相手から必ずしも怒りの表現があるとは限りません。淡々と静かな怒りを抱えているケースもあるので、何を訴えているのかを見極めることが必要です。真摯に受け止めることからまずは始めてみましょう。
言い訳は拒否される
なぜそのような状況になったのかを弁明することも必要ですが、人は相手からの言い訳を受けると拒否する心理状況になる傾向があります。
言い訳はマイナスイメージでとらえられやすく、責任転嫁をしていると認識されやすいからです。言い訳にならないようにするためには「感情論」や「こうすべきだった」といった気持ちが含まれる表現を避けることが大切です。事実を先行させ簡潔に伝えることを心がけましょう。
事実の先行は「実際に何が起きたのか」を知りたい欲求に応える説明になるので、相手に受け入れられやすいのです。
ただし十分に答えられないと原因もわからず謝罪しているのかとさらに怒りを買うかもしれませんので、トラブルの原因をあやふやにせず、不手際や失敗などミスの原因を端的に伝えましょう。
【良い例】
- ・変更点が関係部署へ伝わらず△△の確認を怠ったことが原因です。
- ・○○の納品が遅れたことにより、発送の遅延が起こりました。
納品の遅れは、弊社の生産管理システムに不具合があったことが原因です。
長々と語ればよいものではありません。また「努力はしたのですが」「できる限り早い対応を心がけたのですが」といった、こちらの「思い」を一緒に書いてしまうと、言い訳ととらえられてしまうことがあるので注意が必要です。

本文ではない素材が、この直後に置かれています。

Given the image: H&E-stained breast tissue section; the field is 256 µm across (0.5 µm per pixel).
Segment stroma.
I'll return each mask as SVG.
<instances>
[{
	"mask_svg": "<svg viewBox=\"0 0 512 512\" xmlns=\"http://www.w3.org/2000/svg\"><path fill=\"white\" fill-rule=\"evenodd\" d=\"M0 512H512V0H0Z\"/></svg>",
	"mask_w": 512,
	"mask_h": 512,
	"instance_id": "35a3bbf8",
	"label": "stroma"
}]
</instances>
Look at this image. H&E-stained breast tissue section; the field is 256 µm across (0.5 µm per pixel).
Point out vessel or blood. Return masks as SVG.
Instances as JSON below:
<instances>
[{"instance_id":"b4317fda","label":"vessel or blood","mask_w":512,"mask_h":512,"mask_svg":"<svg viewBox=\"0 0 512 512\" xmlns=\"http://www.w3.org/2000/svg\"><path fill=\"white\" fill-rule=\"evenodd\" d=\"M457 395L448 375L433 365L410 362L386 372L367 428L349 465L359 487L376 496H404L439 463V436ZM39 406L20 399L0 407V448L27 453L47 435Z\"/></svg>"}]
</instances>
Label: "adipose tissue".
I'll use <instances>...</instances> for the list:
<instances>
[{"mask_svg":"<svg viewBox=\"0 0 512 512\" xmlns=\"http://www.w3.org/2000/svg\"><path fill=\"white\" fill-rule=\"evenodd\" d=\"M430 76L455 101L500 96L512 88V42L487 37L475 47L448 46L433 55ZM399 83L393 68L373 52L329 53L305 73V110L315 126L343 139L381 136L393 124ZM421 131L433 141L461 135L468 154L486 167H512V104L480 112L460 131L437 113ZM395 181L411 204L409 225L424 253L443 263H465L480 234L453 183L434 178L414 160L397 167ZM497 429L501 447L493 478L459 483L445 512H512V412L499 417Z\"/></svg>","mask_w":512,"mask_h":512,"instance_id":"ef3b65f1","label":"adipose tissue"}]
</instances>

日常生活の中で、なかなか返事をくれない相手に催促したとき、謝罪とともに「返事をしようと思っていた」と言われて腹が立ちませんか?(言葉では何とでも言える。そう思っていたなら早く返事をしてよ、という思いになるからです)。感情のワードを書かずに「仕事が立て込んでいて返信が滞った」と事実を伝えればよいわけです。
否定表現は怒りをヒートアップさせる
お客様に今後の注意を促したいときなどに気を付けたい表現方法があります。
例えば、「今後は、ご使用中に○○しないようにご注意ください」といった「○○しないで」という否定表現です。このような表現は相手に不快感を与えます。あなたがきちんと使用しないからダメなのと責められている気持ちにならないように以下のように変換しましょう。
【良い例】
- ・ご使用中には△△してください。(肯定)
- ・△△していただければ幸いです。(依頼)
肯定や依頼の表現を心がけることにより、相手はこちらの意向を受け入れやすくなります。
お客様の気持ちに応える
こちらの謝罪の気持ちも大切ですが、お客様は伝えた気持ちや思いをきちんと齟齬なく受け止めてもらうことを望んでいるケースが多く、その気持ちに対しての謝罪があれば安心感と納得感に繋がります。気持ちを受け止められたか受け止められなかったかが、それ以降の状況に大きな影響を及ぼすので、まずは相手の気持ちに沿う対応に徹してみてはいかがでしょうか。
【良い対応表現のまとめ】
- ・楽しみにお待ちいただいていたにもかかわらず大切な日に残念な思いをさせてしまい、申し訳ございません。
- ・変更点が関係部署へ伝わらず△△の確認を怠ったことが原因です。
- ・○○の納品が遅れたことにより、発送の遅延が起こりました。